Our study had limitations that should be noted. It relied on patients to recall their actions stemming from ECS results. Patient memory is sometimes inaccurate; for example, the proportion of ARCs reporting being at risk for two or three conditions (10% and 1.8%, respectively) is higher than would have been expected based on the estimated number of such ARCs in the general population. We also cannot rule out response bias; those who took action based on ECS results may have been more willing than those who did not to report on such actions. Conversely, some invited ARCs may have declined to participate altogether given the sensitive nature of pregnancy management. Among our cohort screened preconceptionally, 54% were undergoing or planning to undergo IVF at the time that they received ECS results, suggesting that the cohort overrepresented couples who seek fertility assistance. Because IVF with PGT-M can be expensive and insurance coverage is not available to all patients, studies assessing costs of widespread implementation of ECS are needed. The cohort was also enriched with ARCs whose current or future pregnancies were at risk for conditions that are more frequent in the population, including fragile X syndrome, cystic fibrosis, and GJB2-related DFNB1 nonsyndromic hearing loss and deafness.
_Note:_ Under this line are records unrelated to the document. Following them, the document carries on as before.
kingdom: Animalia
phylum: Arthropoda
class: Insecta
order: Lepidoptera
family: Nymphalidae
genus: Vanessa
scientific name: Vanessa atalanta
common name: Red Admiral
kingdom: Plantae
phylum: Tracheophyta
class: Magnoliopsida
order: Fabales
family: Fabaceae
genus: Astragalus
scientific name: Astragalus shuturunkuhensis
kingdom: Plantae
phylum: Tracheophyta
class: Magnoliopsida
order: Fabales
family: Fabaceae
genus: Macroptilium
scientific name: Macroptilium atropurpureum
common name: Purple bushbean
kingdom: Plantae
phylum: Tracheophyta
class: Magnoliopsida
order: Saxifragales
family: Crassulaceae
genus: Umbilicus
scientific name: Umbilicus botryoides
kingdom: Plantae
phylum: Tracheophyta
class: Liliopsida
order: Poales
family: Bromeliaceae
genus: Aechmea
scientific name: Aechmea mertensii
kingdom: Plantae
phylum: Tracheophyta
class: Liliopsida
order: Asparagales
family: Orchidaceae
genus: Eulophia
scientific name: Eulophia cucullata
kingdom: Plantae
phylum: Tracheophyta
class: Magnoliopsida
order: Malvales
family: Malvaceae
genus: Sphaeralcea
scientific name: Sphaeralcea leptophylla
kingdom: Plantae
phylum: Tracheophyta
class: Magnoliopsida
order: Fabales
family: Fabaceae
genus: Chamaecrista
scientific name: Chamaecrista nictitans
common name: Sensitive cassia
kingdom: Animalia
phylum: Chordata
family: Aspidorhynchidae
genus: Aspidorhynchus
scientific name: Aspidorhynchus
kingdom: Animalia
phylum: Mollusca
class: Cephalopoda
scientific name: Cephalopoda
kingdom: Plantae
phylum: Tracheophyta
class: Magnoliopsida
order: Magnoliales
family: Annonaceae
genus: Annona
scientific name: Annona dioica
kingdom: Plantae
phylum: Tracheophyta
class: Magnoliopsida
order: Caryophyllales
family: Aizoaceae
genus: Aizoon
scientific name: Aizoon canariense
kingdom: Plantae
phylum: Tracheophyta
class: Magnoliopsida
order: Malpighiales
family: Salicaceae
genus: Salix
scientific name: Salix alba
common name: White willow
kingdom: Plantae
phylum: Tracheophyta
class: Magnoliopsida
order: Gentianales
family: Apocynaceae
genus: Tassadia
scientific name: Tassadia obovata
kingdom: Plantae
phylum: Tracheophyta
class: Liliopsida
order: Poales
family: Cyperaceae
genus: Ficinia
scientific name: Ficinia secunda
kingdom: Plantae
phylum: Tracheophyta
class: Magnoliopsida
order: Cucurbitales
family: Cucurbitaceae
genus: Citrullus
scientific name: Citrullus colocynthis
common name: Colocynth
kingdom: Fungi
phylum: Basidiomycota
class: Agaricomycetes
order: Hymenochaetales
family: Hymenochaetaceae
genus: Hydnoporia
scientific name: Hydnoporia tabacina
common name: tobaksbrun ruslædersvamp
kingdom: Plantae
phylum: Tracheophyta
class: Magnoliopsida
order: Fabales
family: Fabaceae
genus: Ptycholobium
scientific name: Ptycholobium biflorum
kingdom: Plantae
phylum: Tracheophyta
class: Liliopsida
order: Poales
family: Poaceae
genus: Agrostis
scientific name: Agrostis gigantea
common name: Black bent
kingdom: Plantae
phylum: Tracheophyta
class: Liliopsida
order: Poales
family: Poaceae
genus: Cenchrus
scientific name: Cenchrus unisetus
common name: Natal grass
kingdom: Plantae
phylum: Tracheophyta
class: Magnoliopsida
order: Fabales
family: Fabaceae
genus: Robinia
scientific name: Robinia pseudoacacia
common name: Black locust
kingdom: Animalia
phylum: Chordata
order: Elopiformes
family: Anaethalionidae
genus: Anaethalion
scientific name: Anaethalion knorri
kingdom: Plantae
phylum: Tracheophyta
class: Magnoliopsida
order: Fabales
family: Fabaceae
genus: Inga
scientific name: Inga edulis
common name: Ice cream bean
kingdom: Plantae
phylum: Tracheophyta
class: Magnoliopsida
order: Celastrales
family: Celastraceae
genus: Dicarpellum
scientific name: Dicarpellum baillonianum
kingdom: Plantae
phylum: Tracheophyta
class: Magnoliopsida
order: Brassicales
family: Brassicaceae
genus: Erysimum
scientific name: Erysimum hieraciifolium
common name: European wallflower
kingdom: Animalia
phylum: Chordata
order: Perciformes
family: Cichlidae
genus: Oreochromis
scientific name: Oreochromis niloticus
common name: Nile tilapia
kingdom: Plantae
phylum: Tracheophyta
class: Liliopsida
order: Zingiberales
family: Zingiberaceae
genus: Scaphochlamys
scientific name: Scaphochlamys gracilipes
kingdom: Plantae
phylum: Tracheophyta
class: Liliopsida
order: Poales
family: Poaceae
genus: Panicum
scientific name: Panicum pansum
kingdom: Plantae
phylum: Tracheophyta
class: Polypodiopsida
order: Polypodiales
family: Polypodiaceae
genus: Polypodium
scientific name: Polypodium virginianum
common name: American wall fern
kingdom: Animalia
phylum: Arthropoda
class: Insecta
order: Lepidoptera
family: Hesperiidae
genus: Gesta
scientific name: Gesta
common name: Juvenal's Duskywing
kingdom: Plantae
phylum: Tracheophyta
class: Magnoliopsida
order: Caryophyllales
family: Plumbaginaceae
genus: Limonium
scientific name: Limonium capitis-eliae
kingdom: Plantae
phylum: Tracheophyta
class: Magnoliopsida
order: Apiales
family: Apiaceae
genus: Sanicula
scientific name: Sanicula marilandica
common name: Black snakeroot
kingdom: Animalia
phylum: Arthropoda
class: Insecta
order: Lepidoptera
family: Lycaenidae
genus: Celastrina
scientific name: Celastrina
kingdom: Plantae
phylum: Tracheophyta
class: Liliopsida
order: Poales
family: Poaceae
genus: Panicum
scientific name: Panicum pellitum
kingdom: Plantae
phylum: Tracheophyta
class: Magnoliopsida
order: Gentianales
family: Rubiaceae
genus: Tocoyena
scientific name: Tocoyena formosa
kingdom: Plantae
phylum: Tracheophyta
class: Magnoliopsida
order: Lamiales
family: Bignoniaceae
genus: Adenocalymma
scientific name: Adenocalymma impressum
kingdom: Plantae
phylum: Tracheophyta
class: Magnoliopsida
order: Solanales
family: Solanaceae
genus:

We sought to diminish any outsized effects these conditions may have had by analyzing actions in aggregate and by condition severity.
The data here demonstrate that ECS prompts changes in pregnancy management resulting in fewer births affected with serious genetic diseases. The frequency of these changes is consistent across carrier screening studies and with data for aneuploidy screening, for which clinical utility is generally accepted. This trend suggests clinical value in screening for diseases that have historically gone undetected.
Electronic supplementary material
Acknowledgements
The authors thank Harris Naemi for study coordination, Kristjan Eerik Kaseniit for assistance with cohort design, and Kenny Wong for assistance in study planning and manuscript review.
Disclosure
All authors are employees of Counsyl, Inc., which markets an expanded carrier screening test. This study was funded by Counsyl, Inc.
Electronic supplementary material
The online version of this article (10.1038/s41436-018-0321-0) contains supplementary material, which is available to authorized users.